### Texte à lire
Le rêve ouest-africain prend forme. Réunie le 19 juillet 2026 à Lungi, en Sierra Leone, pour sa 69e session ordinaire, la Conférence des chefs d'État et de gouvernement de la CEDEAO a réaffirmé son engagement en faveur du lancement de l'ECO en 2027. Un signal fort envoyé aux marchés et aux partenaires financiers : le projet le plus ambitieux de l'intégration économique ouest-africaine n'est pas abandonné.
Les dirigeants ont tranché en faveur d'un déploiement progressif. Dans un premier temps, seuls les États remplissant les critères de convergence macroéconomique intégreront la monnaie commune dès son introduction. La conduite politique du dossier est désormais assurée par une Task Force présidentielle, dont la Guinée a rejoint les rangs lors de ce sommet. Une réunion de cette instance est prévue avant décembre 2026. Sur le plan technique, la marque ECO a été officiellement enregistrée auprès de l'Organisation africaine de la propriété intellectuelle (OAPI), un premier acte concret qui dépasse les simples déclarations d'intention.

### Données sources

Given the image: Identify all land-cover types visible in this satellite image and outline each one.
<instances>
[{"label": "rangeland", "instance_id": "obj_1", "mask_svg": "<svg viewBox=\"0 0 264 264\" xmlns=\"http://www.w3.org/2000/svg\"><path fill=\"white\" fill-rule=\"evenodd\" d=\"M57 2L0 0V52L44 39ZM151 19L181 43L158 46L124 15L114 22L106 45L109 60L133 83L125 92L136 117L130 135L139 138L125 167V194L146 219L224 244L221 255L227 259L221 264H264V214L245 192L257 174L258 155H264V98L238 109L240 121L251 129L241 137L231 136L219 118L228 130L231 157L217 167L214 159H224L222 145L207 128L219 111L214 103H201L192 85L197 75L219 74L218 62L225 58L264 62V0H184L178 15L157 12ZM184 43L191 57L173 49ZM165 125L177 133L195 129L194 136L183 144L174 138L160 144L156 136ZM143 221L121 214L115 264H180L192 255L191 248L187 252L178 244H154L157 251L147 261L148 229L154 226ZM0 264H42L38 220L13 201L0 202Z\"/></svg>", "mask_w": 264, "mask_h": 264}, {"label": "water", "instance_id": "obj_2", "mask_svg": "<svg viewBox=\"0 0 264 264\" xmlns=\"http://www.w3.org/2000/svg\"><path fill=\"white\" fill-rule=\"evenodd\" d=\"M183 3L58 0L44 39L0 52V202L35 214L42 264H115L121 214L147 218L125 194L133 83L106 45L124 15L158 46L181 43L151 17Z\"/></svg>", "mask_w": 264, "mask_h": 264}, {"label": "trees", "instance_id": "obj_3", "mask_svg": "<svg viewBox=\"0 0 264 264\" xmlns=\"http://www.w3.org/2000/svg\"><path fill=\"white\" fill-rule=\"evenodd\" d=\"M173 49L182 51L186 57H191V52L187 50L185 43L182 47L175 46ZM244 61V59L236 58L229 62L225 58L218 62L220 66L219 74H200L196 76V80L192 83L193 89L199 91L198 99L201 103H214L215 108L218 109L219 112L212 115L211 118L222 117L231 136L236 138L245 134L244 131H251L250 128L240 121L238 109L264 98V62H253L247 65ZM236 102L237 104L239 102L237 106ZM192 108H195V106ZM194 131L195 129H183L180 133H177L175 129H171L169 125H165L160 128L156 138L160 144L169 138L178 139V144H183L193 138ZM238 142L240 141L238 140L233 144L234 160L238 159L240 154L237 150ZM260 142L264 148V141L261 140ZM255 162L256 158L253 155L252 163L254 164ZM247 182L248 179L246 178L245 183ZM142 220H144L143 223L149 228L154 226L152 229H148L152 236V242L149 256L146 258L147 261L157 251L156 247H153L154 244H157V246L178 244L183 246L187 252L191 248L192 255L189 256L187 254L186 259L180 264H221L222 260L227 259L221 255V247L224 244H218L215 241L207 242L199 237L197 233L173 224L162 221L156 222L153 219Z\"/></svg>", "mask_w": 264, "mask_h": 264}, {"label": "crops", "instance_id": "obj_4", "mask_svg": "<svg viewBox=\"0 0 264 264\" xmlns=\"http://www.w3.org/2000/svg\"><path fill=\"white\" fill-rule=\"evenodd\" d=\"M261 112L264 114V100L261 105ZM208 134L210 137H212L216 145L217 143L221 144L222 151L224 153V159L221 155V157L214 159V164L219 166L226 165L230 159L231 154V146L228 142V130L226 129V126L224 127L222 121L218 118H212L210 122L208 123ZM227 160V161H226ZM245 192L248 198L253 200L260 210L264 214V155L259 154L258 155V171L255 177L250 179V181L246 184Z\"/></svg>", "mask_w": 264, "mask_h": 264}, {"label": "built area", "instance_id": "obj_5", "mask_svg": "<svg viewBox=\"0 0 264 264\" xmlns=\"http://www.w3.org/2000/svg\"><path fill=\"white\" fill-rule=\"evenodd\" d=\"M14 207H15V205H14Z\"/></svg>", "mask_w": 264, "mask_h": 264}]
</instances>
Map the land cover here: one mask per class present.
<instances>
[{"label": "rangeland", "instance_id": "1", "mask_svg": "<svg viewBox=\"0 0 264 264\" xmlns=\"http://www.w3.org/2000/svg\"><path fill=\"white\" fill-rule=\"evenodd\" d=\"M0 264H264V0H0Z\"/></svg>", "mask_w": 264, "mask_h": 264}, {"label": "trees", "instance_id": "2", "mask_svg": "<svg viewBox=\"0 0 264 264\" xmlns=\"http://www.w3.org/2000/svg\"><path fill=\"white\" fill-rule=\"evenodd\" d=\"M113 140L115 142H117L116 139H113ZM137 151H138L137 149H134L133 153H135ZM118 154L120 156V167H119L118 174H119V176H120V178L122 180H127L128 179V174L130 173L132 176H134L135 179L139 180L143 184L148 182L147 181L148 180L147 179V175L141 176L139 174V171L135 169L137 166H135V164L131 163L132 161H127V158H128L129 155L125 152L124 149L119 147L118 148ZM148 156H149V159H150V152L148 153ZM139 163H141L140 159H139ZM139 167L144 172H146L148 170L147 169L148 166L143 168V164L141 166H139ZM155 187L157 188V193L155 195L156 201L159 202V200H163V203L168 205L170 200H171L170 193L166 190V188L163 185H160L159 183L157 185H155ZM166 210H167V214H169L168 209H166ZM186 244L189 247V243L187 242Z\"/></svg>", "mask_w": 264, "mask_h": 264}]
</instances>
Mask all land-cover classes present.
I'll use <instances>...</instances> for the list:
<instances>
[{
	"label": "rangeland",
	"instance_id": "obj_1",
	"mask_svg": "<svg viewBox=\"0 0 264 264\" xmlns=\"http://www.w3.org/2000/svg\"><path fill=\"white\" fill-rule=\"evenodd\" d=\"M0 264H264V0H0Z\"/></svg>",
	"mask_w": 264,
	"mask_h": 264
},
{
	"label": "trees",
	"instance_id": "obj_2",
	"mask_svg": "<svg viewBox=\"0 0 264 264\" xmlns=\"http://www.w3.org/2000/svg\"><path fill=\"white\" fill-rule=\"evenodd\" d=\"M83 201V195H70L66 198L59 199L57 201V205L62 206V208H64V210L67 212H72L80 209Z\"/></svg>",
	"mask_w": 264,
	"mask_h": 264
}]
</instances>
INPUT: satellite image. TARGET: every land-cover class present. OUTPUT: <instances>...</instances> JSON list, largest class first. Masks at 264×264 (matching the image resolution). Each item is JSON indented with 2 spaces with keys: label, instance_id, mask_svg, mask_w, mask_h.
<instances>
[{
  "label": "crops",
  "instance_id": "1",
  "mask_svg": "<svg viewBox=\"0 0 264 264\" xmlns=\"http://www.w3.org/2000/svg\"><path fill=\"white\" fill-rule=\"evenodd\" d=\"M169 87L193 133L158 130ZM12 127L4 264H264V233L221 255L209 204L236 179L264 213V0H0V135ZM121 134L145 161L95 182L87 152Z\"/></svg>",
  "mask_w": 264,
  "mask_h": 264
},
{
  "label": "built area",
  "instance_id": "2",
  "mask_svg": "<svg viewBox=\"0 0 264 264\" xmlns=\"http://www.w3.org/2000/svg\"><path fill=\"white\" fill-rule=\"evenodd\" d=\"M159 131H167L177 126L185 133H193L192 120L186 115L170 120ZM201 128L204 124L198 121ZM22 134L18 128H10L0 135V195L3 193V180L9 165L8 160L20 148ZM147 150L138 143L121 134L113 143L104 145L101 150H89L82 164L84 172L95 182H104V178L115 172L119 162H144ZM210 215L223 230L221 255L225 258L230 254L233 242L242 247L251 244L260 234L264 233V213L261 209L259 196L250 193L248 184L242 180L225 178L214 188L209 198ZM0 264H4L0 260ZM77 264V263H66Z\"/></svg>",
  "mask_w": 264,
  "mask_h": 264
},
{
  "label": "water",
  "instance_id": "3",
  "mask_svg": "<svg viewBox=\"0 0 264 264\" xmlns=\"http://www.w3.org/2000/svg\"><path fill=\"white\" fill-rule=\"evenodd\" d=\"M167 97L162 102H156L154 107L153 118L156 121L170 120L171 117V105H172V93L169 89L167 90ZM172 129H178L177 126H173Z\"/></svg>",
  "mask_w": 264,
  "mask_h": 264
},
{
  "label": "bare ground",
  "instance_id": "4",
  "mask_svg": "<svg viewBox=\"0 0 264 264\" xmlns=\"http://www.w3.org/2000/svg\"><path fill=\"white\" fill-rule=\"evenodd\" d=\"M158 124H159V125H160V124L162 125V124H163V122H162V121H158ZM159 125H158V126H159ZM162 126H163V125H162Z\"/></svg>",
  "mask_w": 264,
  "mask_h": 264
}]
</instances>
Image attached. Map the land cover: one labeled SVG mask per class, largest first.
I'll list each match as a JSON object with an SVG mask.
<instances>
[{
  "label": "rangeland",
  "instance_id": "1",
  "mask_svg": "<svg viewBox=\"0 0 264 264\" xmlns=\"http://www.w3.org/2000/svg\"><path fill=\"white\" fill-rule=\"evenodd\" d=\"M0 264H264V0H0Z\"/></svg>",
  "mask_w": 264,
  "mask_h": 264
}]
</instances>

### Activité
Pour chacune des affirmations suivantes, indiquez si elle concorde avec le texte sur l'ECO, puis justifiez par une citation exacte. (a) La 69e session ordinaire s'est tenue en Sierra Leone. (b) Tous les États membres adopteront la monnaie commune dès son introduction. (c) La Guinée a quitté la Task Force présidentielle lors du sommet. Seul le texte doit servir de référence.

### Corrigé
(a) Oui : « Réunie le 19 juillet 2026 à Lungi, en Sierra Leone, pour sa 69e session ordinaire ».
(b) Non : « seuls les États remplissant les critères de convergence macroéconomique intégreront la monnaie commune dès son introduction ».
(c) Non : « dont la Guinée a rejoint les rangs lors de ce sommet ».